Diffusion of discontent: Why Netflix lost only 4% customers but about 20% share value

Diffusion of innovation used to be a slow phenomenon on the positive side (seen from the organization's point of view- hey the market and product awareness is growing) till you had the Internet and social media. On the flip side of diffusion of innovation is the phenomena of diffusion of discontent which probably explains why investors lost such a lot of confidence on the Netflix stock. About 20% share value loss on Thursday vs. only 4 % customer loss due to price protests.

Diffusion of discontent has become pretty disproportionate today. One unhappy customer reports a bad dinner at a restaurant on Yelp and suddenly some more people who were peeved with your restaurant service wake up and start "contributing" their horror stories. If you are the restaurant owner you find yourself suddenly facing desolate tables.
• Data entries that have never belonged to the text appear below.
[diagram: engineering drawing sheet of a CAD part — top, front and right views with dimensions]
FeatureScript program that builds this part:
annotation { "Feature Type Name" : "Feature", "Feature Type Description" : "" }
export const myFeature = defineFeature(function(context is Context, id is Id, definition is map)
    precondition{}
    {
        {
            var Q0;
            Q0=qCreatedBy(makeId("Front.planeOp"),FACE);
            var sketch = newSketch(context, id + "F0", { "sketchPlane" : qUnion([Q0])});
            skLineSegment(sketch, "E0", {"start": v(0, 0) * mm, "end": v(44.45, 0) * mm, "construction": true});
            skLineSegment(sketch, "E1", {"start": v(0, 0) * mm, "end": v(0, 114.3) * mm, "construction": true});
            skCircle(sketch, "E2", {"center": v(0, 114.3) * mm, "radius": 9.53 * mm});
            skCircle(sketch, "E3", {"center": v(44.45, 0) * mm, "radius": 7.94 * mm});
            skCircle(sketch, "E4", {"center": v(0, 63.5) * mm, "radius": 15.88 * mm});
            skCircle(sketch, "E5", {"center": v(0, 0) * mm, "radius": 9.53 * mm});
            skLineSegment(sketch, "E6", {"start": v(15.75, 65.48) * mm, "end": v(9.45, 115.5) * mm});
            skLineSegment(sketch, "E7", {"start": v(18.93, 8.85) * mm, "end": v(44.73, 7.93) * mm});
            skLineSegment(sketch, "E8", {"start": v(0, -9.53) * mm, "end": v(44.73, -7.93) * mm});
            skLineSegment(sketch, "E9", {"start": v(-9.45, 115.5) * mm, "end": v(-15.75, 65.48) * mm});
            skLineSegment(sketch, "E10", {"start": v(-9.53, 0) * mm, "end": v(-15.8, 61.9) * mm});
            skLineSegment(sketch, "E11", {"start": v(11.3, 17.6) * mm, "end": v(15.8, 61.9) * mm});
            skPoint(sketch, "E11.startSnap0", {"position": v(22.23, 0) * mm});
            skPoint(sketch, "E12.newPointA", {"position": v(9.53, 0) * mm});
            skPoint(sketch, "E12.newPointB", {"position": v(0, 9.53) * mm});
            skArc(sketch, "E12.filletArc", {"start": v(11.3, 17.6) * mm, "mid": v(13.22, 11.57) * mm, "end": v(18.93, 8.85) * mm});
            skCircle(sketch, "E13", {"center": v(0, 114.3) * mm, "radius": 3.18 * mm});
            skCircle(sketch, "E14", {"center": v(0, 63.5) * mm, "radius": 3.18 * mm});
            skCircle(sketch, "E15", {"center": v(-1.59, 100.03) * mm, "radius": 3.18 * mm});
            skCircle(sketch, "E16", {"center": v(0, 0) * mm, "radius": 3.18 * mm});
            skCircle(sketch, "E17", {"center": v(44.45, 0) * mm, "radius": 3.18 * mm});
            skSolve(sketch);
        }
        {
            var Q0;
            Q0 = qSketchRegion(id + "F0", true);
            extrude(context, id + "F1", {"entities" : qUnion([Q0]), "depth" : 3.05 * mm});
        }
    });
Same thing with product recalls, and price protests as in the case of an otherwise great brand Netflix ( see an earlier Netflix post here).

So what does an organization do to deal with diffusion of discontent?

  • Treat customer discontent very very seriously. Because it can spread real fast to investors and the general public who may or may not be your customers.
    • Apologise to customers fast and fix what you need to fix. How fast is fast? In the age of social media it's probably within hours or at least before the stock exchange opens. Service recovery must be super fast.

Now Netflix has apologized and is talking about splitting the digital distribution and DVD business distribution. The overall damage to the Netflix brand and stock  may take a while to fix – so powerful is this diffusion of discontent.